To speak of the church as the family of faith and the Body of Christ has an ethical dimension in how we relate to one another, how we seek to love and not hurt each other. Paul says we put away falsehood and speak the truth in love. We covenant to live together in ways that honor the dignity and worth of every person. We do not let disagreements tear at the fabric of the church family. Our differences are something we honor as we walk the path together toward deeper truth and greater understanding. We talk it out. We work it out. We love it out.

And because in Christ all our differences have lost their power to divide the Apostle Peter says to us, the church: You are a chosen race, a royal priesthood, a holy nation, God’s own people . . . Once you were no-people, but now you are God’s people. Once you had not received mercy, but now you have received mercy.

Peter says as the church we are a “chosen people”. The phrase “chosen people” has been used to do terrible things in history, so we use it carefully. The truth is: We have been chosen by God to tell others that we are all chosen and invite them to claim their chosenness. Just as Abraham and Sarah were told that they and their descendants would be blessed so that they might be a blessing to all the earth, so we are the Beloved of God so that we may tell all people that they too are the Beloved.

Peter says we are a “royal priesthood”. If, as we said last week, Baptism is the ordination of all Christians to be ministers, then we are as Baptist preacher Carlyle Marney said, “priests to each other.” We offer the grace of God to one another as we love and care for one another. We are all ministers here! There is no spiritually elite class called “clergy”. If I ever act like that, well, you should remind me otherwise. As the saying goes, you may “disabuse me of that notion.”

We are, all of us, “God’s people.” God has called us into being. Once we had no place to belong, now we have a place to belong. And it’s all by the mercy of God, Peter says, lest you think we are better than most to be called God’s people. Here in this place we are God’s people called into being by the mercy of God. We are members of God’s family. We all belong here.

A reporter once toured the country interviewing the elderly about their earliest memories. One of the people he meets is Bernum Ledford, a hundred-and-something year old Kentucky farmer. Bernum remembers being introduced to his great-great-grandmother as a child. Listen as he tells of the encounter:

“It’s Sunday afternoon, and my family decides to take me over to visit my great-great-grandmother. It’s a long trip. I’ve never met her. I don’t want to go all that way just to see some old woman. To make matters worse, when we finally get to her house, I see that she’s not only old, but blind, and not only blind but mean looking. And so, at first, I’m afraid of her.

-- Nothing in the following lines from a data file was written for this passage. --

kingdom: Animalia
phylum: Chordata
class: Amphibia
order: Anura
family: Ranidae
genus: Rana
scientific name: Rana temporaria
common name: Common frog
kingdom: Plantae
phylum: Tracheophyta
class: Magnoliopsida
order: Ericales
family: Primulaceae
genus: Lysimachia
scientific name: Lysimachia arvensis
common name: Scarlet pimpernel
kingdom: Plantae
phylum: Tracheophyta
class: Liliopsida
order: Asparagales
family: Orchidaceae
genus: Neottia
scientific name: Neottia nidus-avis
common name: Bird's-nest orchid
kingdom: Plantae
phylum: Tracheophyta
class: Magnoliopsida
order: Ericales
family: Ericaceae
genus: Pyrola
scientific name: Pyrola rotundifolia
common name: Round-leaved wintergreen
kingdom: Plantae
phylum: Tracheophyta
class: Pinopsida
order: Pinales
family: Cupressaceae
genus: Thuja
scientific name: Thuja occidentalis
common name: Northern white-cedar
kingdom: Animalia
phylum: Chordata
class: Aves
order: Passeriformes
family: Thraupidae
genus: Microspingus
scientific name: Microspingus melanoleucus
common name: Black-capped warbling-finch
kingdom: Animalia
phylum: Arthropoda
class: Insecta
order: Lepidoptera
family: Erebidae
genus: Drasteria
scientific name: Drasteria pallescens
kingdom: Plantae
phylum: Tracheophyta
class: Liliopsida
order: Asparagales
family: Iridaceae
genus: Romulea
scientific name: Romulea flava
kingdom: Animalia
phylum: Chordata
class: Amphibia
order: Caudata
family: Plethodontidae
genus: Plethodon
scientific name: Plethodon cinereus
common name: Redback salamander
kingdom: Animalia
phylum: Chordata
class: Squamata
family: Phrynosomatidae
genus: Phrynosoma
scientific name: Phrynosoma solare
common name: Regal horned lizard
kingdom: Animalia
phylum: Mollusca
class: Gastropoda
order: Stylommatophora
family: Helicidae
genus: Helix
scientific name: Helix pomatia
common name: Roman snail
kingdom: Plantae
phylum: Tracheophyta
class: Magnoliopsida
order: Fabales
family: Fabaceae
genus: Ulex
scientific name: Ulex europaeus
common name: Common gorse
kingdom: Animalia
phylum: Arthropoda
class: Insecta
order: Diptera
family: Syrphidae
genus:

My father says to her, ‘We brought Bernum to see you.’ She turns in my direction with outstretched arms and long, bony fingers and says: ‘Bring him here!’

They have to push me across the room. But when I finally get to her, I find that those hands that frightened me are gentle. She traces the outline of my face, and runs her fingers through my hair and down across my shoulders. And then I hear her whisper: ‘This boy’s one of ours. This child’s part of our family. This one belongs to us!’”

If you could hear God speak to you at your Baptism or to each of us in this room today, God might sound like a great-great-grandmother, tracing the outline of your face, running fingers through your hair and down across your shoulders, whispering about each of us: “This is one is ours. I called this one by name. This child’s part of our family. This one belongs to us.”

And that, my friends, is the gospel truth.

____________________

 

  1. Brian Jay Jones, Becoming Dr. Seuss: Theodor Geisel and the Making of an American Imagination, Dutton, 2019, 204.
  2. A phrase belonging to novelist Thomas Wolfe.
  3. Maya Angelou, “Alone,” The Complete Poetry, Random House, 2015, 73
  4. Dietrich Bonhoeffer, Letters and Papers From Prison, Dietrich Bonhoeffer

Works, vol. 8, Fortress Press, 2010, 502-3.